躍起になって買い材料探し

T: 「モリコープの買い推薦記事を書いていただきたいのですが。」

K: 「モリコープ??」

T: 「あのレアアースの会社ですよ。尖閣諸島の一件で有名になった会社です。」

K: 「記事を書くのは構いませんが、予想以下の決算を発表して、最近下げてますね。」

T: 「下げているなら好都合じゃないですか。割安な株価で買うチャンスです!予想以下の決算だったと言われますが、売上はこの1年間で770%も伸びているのですよ。それに1キロあたりの販売価格は34ドルから約38ドルに上がっています。一年前は7ドル13セントでしたから、この販売価格の上昇は、利益の向上に結びつく筈ですよね。」

K: 「詳しいですね。あなたが記事を書いた方が良さそうだ。。。」

T: 「何を言ってるのですか。専門家はそちらです。とにかく今週末までに推奨記事をお願いします。」

K: 「専門家と言われても、私はテクニカル・アナリシスが中心なので、ファンダメンタル的な話にはあまり詳しくないのですよ。」

T: 「テクニカル?MACDとかRSIとかチャートの話ですか?」

K: 「簡単に言えばそうです。」

T: 「実は、私もチャートの勉強を少ししたことがあります。何でもいいですから、買いシグナルになるような指標をチャートに載せて記事をお願いします。」

前置きが長くなってしまったが、下がモリコープの日足チャートだ。




上昇する20日移動平均線がサポートになり、1の力強い陽線を見て買ったとしよう。確かに、その後上げが数日間展開されるが、結局20日移動平均線を割ってしまい、思惑が外れたわけだから2でいったん本来なら手仕舞うことになる。

しかし、ここで損切ることを拒否した人たちは、下に走る50日移動平均線がサポートになる筈だと考える。現に、3で分かるように一転反発を思わせるローソク足が形成されているから、そこで買い足した人もいたことだろう。

だが二日後は、頼みにしていた50日移動平均線を簡単に割ってしまう。もちろん、ここで損切るわけにはいかない。4を見てほしい。100日移動平均線が支えになり、株価は大きく反発している。おそらく今回も100日移動平均線がサポートになるだろうと判断し、5でまた買い足しだ。三度目の正直、今回はこの買いがうまくいくかもしれない。もちろん、またまた思惑が外れるかもしれない。

一旦株を買ってしまうと、明確な危険信号が灯っていても、なかなか直ぐに損切ることができなくなってしまう。プライドが邪魔をしている場合もあると思うが、サッサと持ち株を処分して、また出直せばよいことなのだが実際はそう簡単にいかない。

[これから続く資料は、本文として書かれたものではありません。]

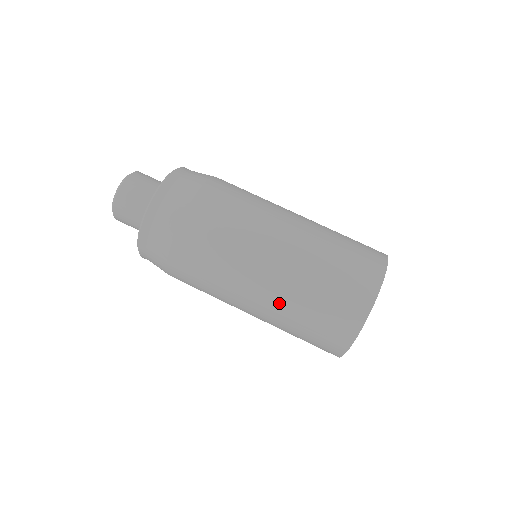
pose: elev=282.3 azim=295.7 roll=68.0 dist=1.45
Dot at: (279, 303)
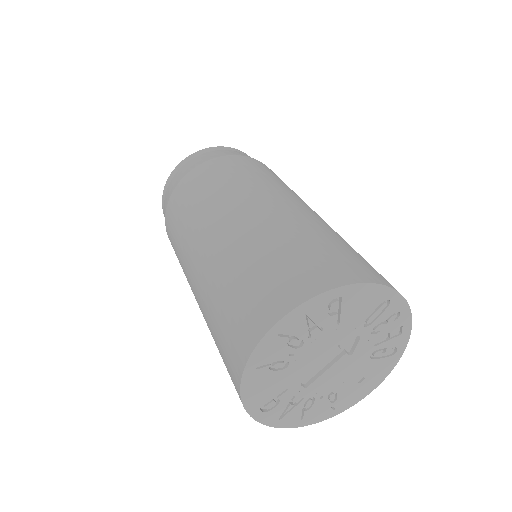
Dot at: (296, 217)
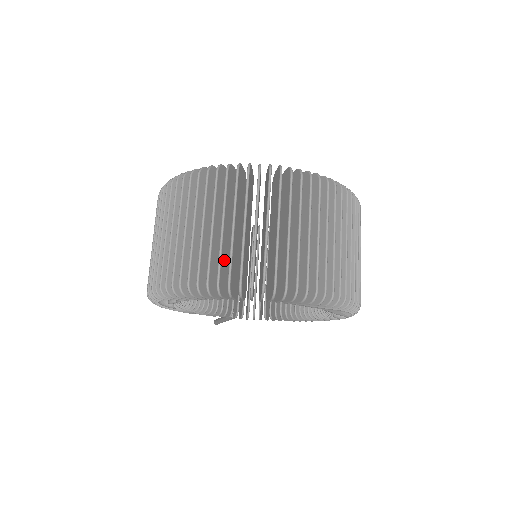
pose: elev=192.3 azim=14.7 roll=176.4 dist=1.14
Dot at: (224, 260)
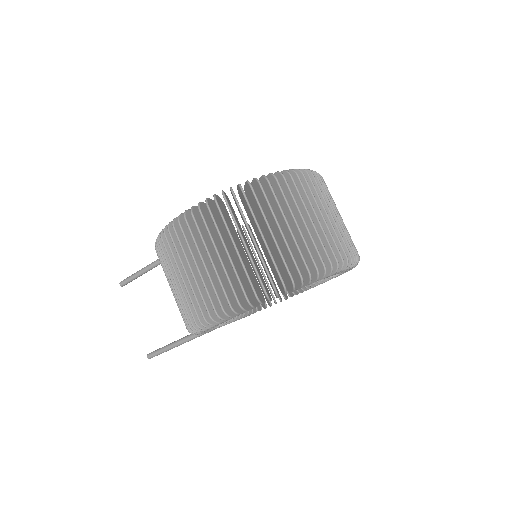
Dot at: (312, 249)
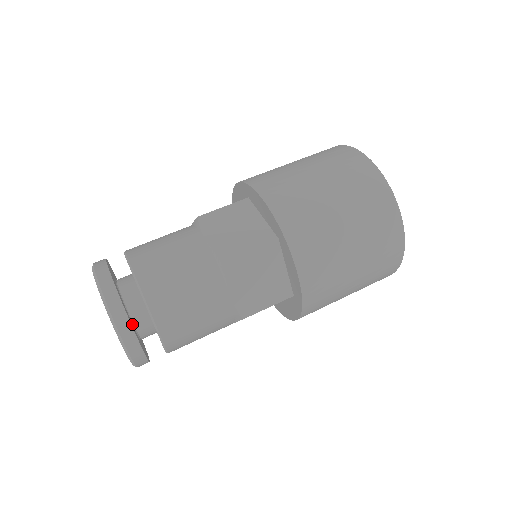
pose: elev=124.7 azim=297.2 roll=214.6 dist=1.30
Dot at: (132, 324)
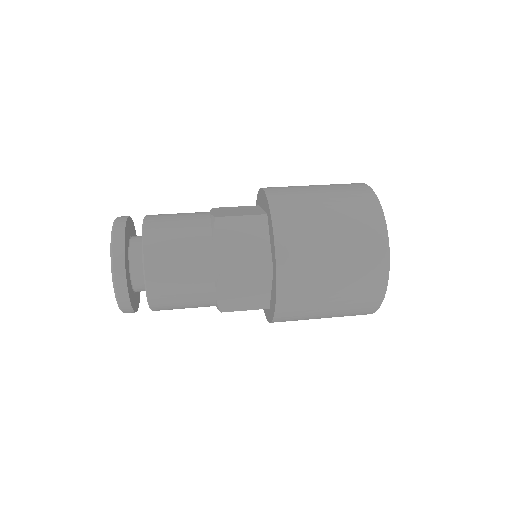
Dot at: (128, 255)
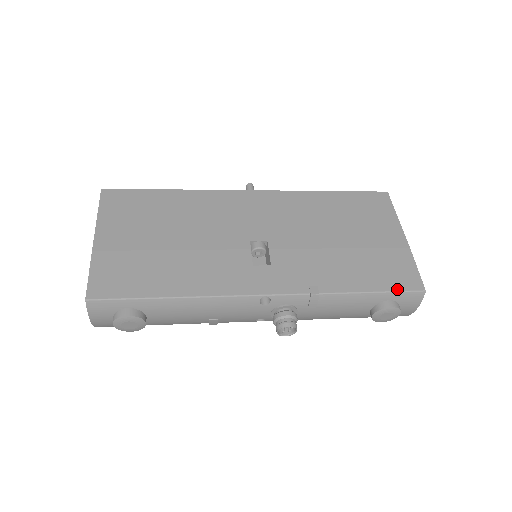
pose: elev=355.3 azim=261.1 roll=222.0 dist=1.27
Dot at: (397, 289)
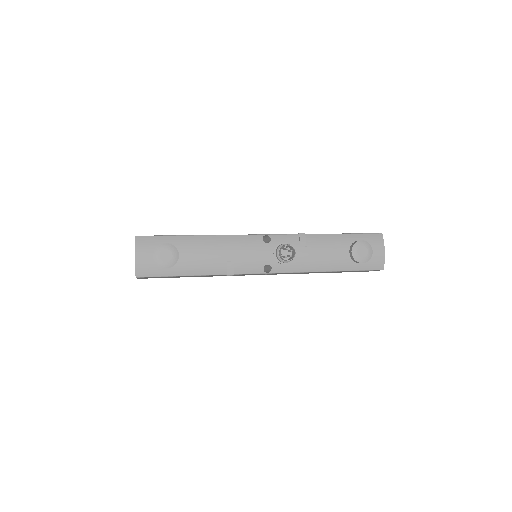
Dot at: (361, 233)
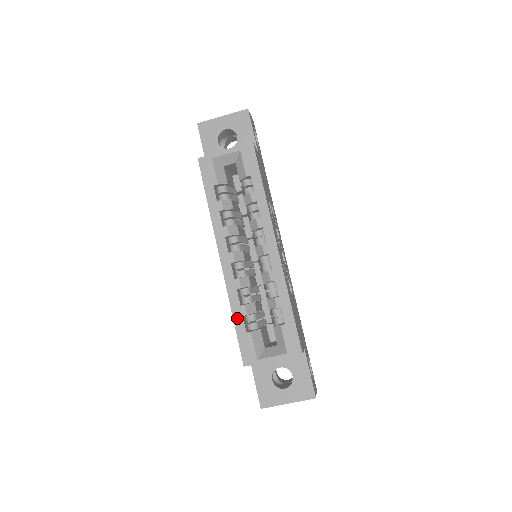
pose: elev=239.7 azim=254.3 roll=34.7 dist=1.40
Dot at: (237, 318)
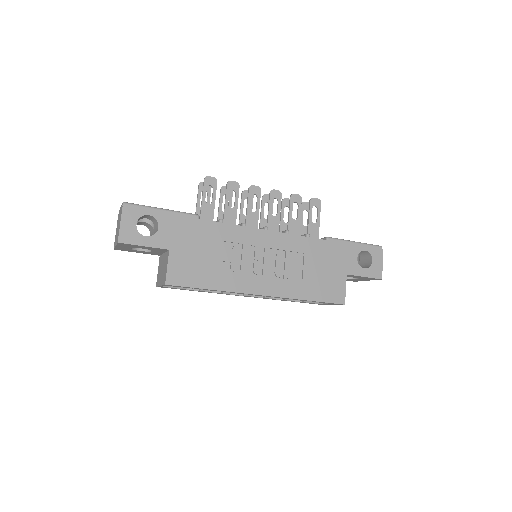
Dot at: occluded
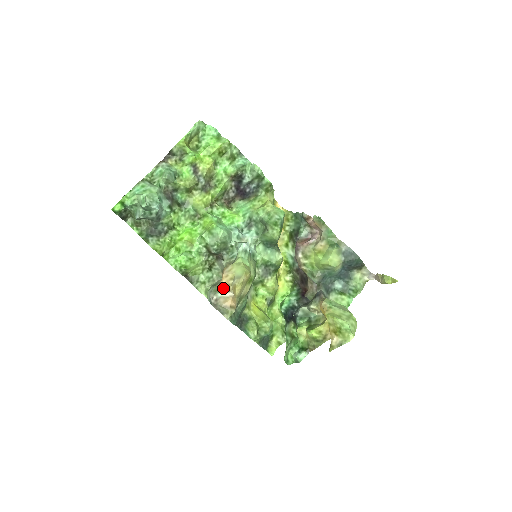
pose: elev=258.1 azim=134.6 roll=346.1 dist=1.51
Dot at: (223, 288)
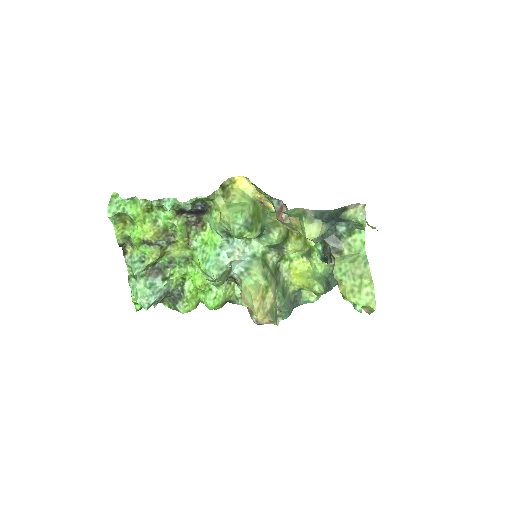
Dot at: occluded
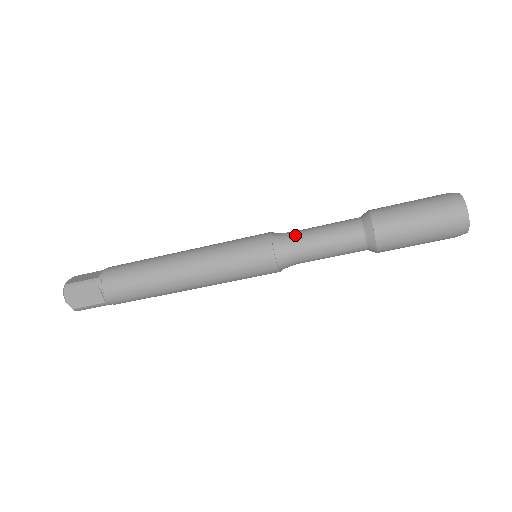
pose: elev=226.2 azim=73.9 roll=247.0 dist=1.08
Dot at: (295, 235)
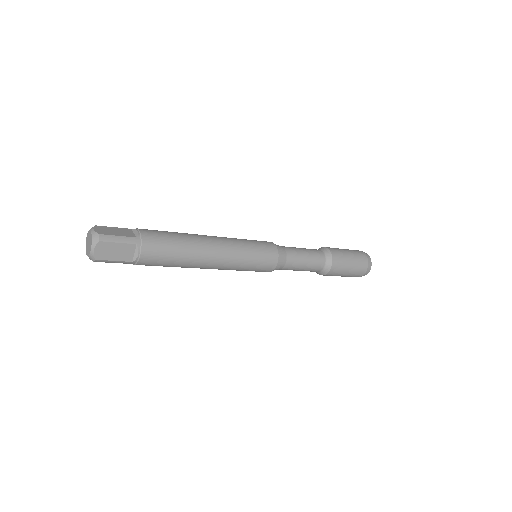
Dot at: (289, 250)
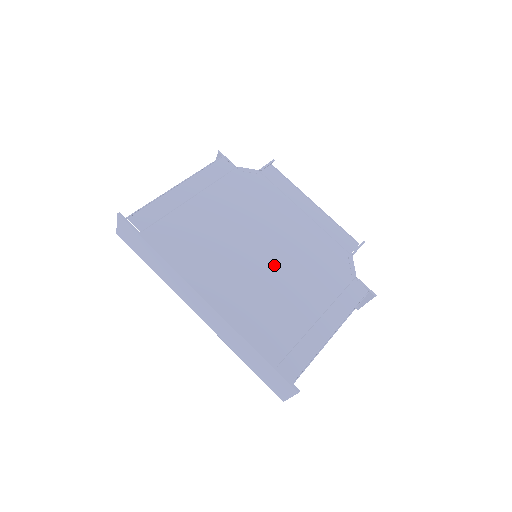
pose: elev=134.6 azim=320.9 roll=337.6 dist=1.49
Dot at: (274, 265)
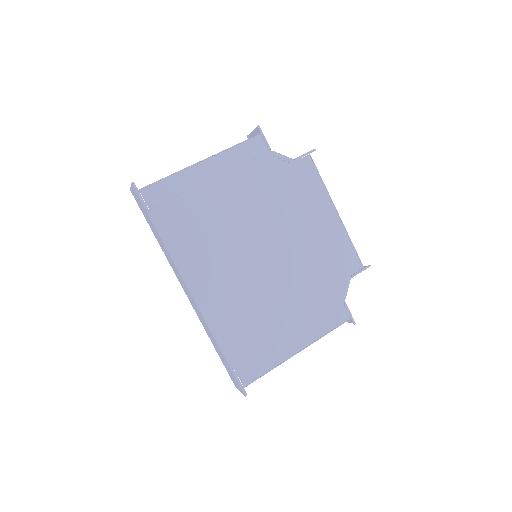
Dot at: (269, 272)
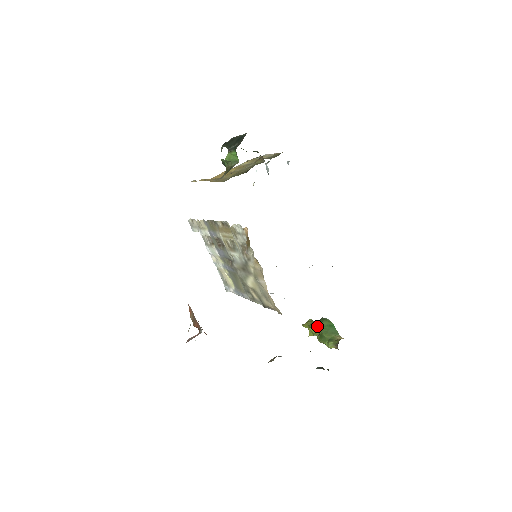
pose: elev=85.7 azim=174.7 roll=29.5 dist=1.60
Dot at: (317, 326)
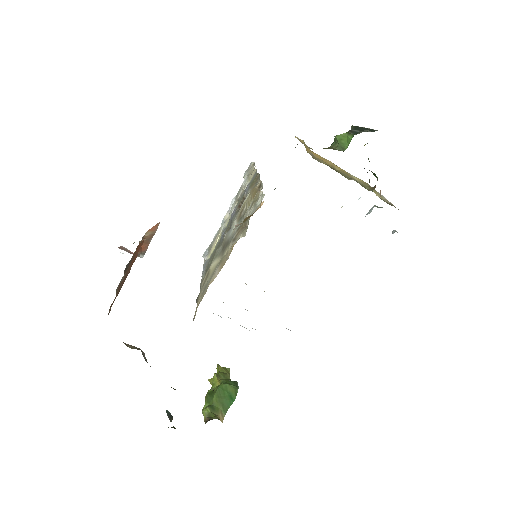
Dot at: (223, 381)
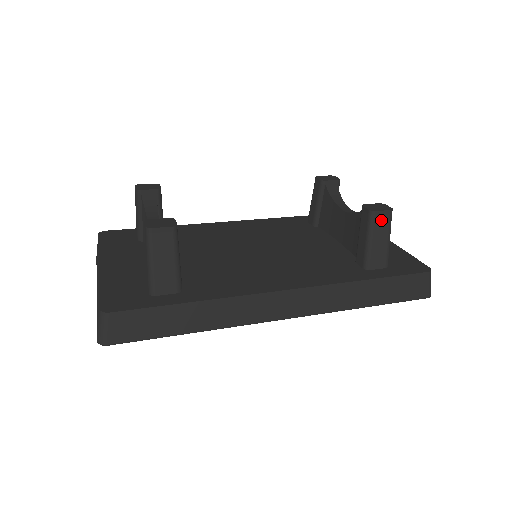
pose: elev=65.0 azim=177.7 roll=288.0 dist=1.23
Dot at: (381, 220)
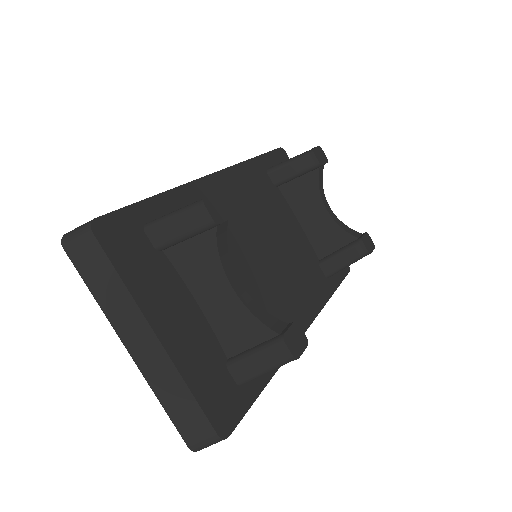
Dot at: occluded
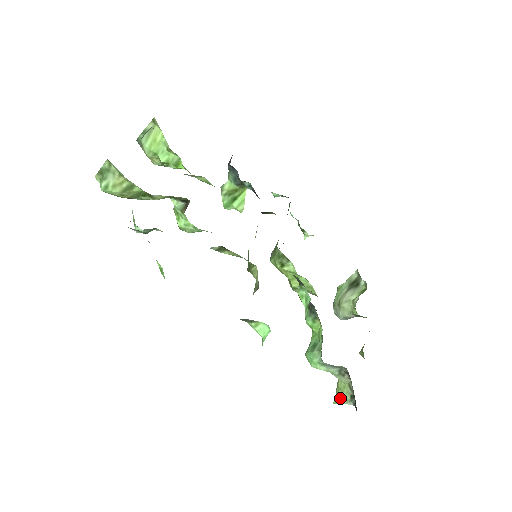
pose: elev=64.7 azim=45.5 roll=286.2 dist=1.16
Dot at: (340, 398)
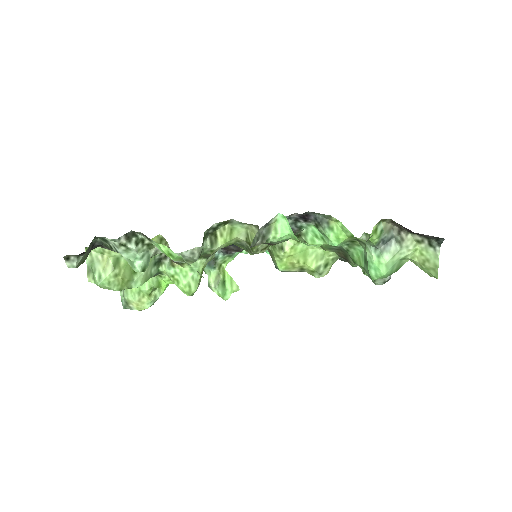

私自身、損切りができるようになるには、かなりの時間がかかった。素直に売ってしまえばそれで終わりなのだが、躍起になって買い材料を探し、2度3度と買い足してしまった。こんな経験から言えることは、昔の人たちが言っていたように、もし買い足すなら株価が思惑どおりに動いているときだけにするべきだと思う。